What Putin has done, instead, is to unite the planet against him. Longtime NATO holdouts Finland and Sweden, are now making loud noises they want in, after all, just in case Putin prevails in Ukraine and starts coming after them. NATO is more united than it has ever been since they were formed on the ashes of the Second World War to prevent something like Hitler's invasion of Europe from happening all over again. In short, Putin was the reason why NATO was invented, which helps explain why he and Trump had spent their corrupt political careers trying to undermine it at every turn.

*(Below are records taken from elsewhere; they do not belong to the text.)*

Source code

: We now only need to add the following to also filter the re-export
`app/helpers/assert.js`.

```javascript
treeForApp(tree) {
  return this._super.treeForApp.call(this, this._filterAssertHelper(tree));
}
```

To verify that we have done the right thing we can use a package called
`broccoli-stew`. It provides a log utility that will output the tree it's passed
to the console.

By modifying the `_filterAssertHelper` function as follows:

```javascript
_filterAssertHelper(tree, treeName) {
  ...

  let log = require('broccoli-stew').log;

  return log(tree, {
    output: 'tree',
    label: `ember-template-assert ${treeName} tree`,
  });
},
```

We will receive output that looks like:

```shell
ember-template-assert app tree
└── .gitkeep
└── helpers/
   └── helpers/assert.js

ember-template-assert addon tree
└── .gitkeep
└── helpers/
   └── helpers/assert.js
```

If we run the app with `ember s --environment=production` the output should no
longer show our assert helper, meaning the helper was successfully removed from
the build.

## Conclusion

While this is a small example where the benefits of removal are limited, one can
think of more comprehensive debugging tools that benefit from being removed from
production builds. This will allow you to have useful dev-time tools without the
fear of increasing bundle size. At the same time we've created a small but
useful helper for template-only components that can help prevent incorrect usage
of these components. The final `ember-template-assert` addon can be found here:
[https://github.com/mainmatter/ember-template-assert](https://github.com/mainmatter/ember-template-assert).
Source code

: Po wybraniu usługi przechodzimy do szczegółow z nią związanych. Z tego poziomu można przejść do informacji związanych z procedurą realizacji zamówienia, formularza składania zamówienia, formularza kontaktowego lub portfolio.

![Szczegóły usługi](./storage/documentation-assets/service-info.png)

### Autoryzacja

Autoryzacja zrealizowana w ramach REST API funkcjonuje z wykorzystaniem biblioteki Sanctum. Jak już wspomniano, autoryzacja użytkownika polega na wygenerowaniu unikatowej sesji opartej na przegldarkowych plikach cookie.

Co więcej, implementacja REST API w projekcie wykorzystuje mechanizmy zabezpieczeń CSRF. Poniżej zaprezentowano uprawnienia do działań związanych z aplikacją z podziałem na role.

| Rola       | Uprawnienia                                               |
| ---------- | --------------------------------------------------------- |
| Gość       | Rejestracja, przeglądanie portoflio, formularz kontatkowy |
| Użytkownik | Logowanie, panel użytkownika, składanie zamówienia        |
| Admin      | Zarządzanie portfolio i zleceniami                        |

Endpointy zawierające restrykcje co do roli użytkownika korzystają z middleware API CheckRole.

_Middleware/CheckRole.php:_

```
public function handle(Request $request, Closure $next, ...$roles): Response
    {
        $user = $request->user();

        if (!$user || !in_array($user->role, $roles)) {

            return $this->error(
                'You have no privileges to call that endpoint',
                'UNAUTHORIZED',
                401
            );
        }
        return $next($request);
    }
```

Plus, as Pulitzer Prize-winning historian Anne Applebaum recently said on CNN,
"I think Putin was listening to Trump's denunciations of NATO and
he imagined NATO was permanently divided and wouldn't be able to unite
again. I think he didn't count on what the sight
of tanks rolling across a European country would do to people in
Germany, people in Italy, people in France, people in Europe, and of
course people in the United States."
So, Putin was hobbled by two things regarding WWII: That, according to Alexander Nazaryan, he's looking at the invasion as Hitler had Stalingrad (In which Putin lost an older brother, Viktor) and the USSR in general while not factoring in the inherited memories of the Germans, Italians, French and other European nationalities to see how horrible are the optics of a Russian invading force in urban centers, old tanks or no.
Lastly, he'd underestimated the resolve of the Ukrainian people.
A short time later, after she'd cleaned up, Olena gave an interview to Euronews the day the invasion had officially started. Her statements proved that her iconic status as the face of Ukraine after her photo went viral was well-earned. In it, she said,
"I am just very lucky, I must have a very
strong guardian angel for me to have stayed alive. I will stand up and
go, I will do everything for Ukraine, as much as I can, with as much
energy as I have. I will always only be on my motherland's side. Never, under any conditions will I submit to Putin. It is better to die."
Which, since February 24th, is an attitude more or less stated 44,000,000 times.
Which is why Olena, despite the cuts, blood and sloppy field dressing around her head, is one of the most beautiful women I have ever seen.